Take note, though: Onion water won’t work for all types of hair loss, such as hair loss caused by nutrient deficiencies and androgenetic alopecia, Gaunitz says. No research suggests that onion juice can suppress dihydrotestosterone levels to prevent androgenetic alopecia. Likewise, it has not been shown to increase protein or vitamin D levels at the base of the hair follicle, which may contribute to nutritional hair loss.
In either of these cases, it is best to consult a board-certified dermatologist or trichologist.
What are the potential side effects of onion water for hair?
If you’re allergic to onions, avoid using them entirely topically, including in onion water, warns Yates.
And even if you’re not allergic, be sure to wash the onion water off your scalp thoroughly to avoid irritation. (It’s unlikely, but not impossible, that it could irritate your skin, depending on the Environmental Working Group.)

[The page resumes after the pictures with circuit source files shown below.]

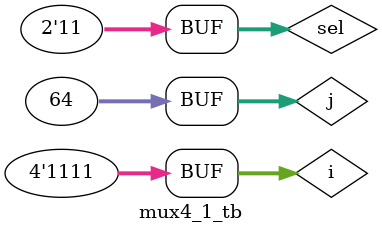
<source format=sv>
`timescale 1ps/1ps
module mux4_1(sel, i, out);
	input logic [1:0] sel; input logic [3:0] i;
	output logic out;
	logic a, b;
	
	
	mux2_1 mux1 (.out(a), .i0(i[0]), .i1(i[1]), .sel(sel[0]));
	mux2_1 mux2 (.out(b), .i0(i[2]), .i1(i[3]), .sel(sel[0]));
	mux2_1 mux3	(.out, .i0(a), .i1(b), .sel(sel[1]));
	
endmodule

module mux8_1(sel, i, out);
	input logic [2:0] sel;
	input logic [7:0] i;
	output logic out;
	logic a, b;
	
	mux4_1 mux0 (.out(a), .i(i[3:0]), .sel(sel[1:0]));
	mux4_1 mux1 (.out(b), .i(i[7:4]), .sel(sel[1:0]));
	mux2_1 mux2	(.out, .i0(a), .i1(b), .sel(sel[2]));
endmodule

module mux4_1_tb();
	logic [1:0] sel;
	logic [3:0]i; 
	logic out;

	mux4_1 dut(.*);
	
	integer j;
	initial begin
		for(j=0; j<64; j++) begin
			{sel, i} = j;
			#10;
		end
	end

endmodule

</source>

While smelling of onion isn’t a health-related side effect, it’s probably not the scent you’re looking for. The good news: When combined with shampoo, “the onion smell should come out immediately” after rinsing, Gaunitz says.

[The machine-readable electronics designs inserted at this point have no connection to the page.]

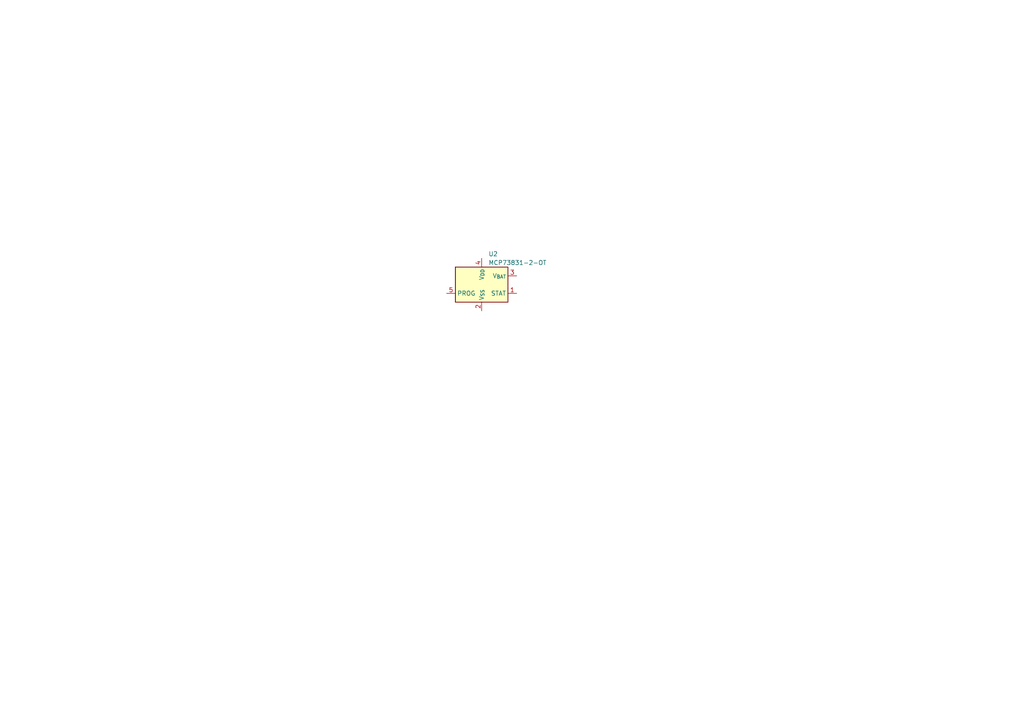
<source format=kicad_sch>
(kicad_sch (version 20230121) (generator eeschema)

  (uuid e662ff93-53a9-4941-b0fe-515886eb7b2e)

  (paper "A4")

  


  (symbol (lib_id "Battery_Management:MCP73831-2-OT") (at 139.7 82.55 0) (unit 1)
    (in_bom yes) (on_board yes) (dnp no) (fields_autoplaced)
    (uuid f0cce3d0-472d-4a45-907f-7211c46d7b9f)
    (property "Reference" "U2" (at 141.6559 73.66 0)
      (effects (font (size 1.27 1.27)) (justify left))
    )
    (property "Value" "MCP73831-2-OT" (at 141.6559 76.2 0)
      (effects (font (size 1.27 1.27)) (justify left))
    )
    (property "Footprint" "Package_TO_SOT_SMD:SOT-23-5" (at 140.97 88.9 0)
      (effects (font (size 1.27 1.27) italic) (justify left) hide)
    )
    (property "Datasheet" "http://ww1.microchip.com/downloads/en/DeviceDoc/20001984g.pdf" (at 135.89 83.82 0)
      (effects (font (size 1.27 1.27)) hide)
    )
    (pin "1" (uuid 278904a9-fd83-4764-87c8-ab892149c37b))
    (pin "2" (uuid 5efeac14-79d0-40b8-aeb6-053badb3e54a))
    (pin "3" (uuid 56e73096-0dfa-4f9c-b943-8f31d3f3aec2))
    (pin "4" (uuid 4ada469a-1062-4599-99aa-29f417c28452))
    (pin "5" (uuid edb6ce29-066b-4227-b244-0b0871bc6f30))
    (instances
      (project "Dot-LED"
        (path "/e63e39d7-6ac0-4ffd-8aa3-1841a4541b55/bfacb344-8895-4232-9d46-a3aaa9a06434"
          (reference "U2") (unit 1)
        )
      )
    )
  )
)

</source>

How to Use Onion Water for Healthy Hair
If you’re interested in trying the onion water hair remedy, Gaunitz advises against cooking or boiling them. “The [theoretical] medicinal properties come from the raw onion itself,” he explains.
Instead, here’s a potential method, according to the New Jersey Hair Restoration Center:
- Peel and cut three to four onions into small pieces.
- Extract the juice by squeezing or blending them.
- Apply the juice to your scalp using a cotton ball. Optionally, adds Yates, you can add a little lemon juice if you want to offset the onion smell.
- Massage it into the scalp, let it sit for an hour, then rinse. Continue with a second cleansing of your usual shampoo.
If you’re worried about whipping up a do-it-yourself onion water solution, Yates suggests opting for topical hair care like a shampoo, conditioner, or oil that contains onion juice.
Healthy Hair Alternatives to Onion Water
Not all experts are advocating for the onion water trend. “While onions can be a powerful antioxidant, I wouldn’t invest too much stock, medically speaking, in the latest social media trend, or one that celebrities swear by,” says William Yates, MD, a Chicago-based hair loss surgeon. “The truth is that much of your hair loss (or lack thereof) is genetically set in stone. Aside from illness, which we’ve seen happening very widely with COVID, and hormonal imbalances, your hair density is mostly predetermined based on traits inherited from your parents.
Instead, he advises you to focus on “getting enough nutrients by eliminating processed foods and opting for a diet high in protein, vitamins and minerals.” The Cleveland Clinic offers similar tips for preventing hair loss, noting that protein-rich foods and a Mediterranean diet can be particularly beneficial.
As for your hair care routine: “Eliminate all harsh chemicals such as phthalates, sulfates, and alcohol,” advises Dr. Yates.
Using onion water to improve scalp health and the appearance of your hair is not a new practice – it is rooted in Ayurvedic practices and Dominican culture. Overall, while some people claim it can reduce dandruff, reduce hair loss and increase shine, the research evidence to support the widespread use of onion treatments for scalp issues and hair are lacking. Although the theoretical risk and cost are low, consult a dermatologist or trichologist before trying the DIY treatment, as not all hair concerns can benefit from this practice.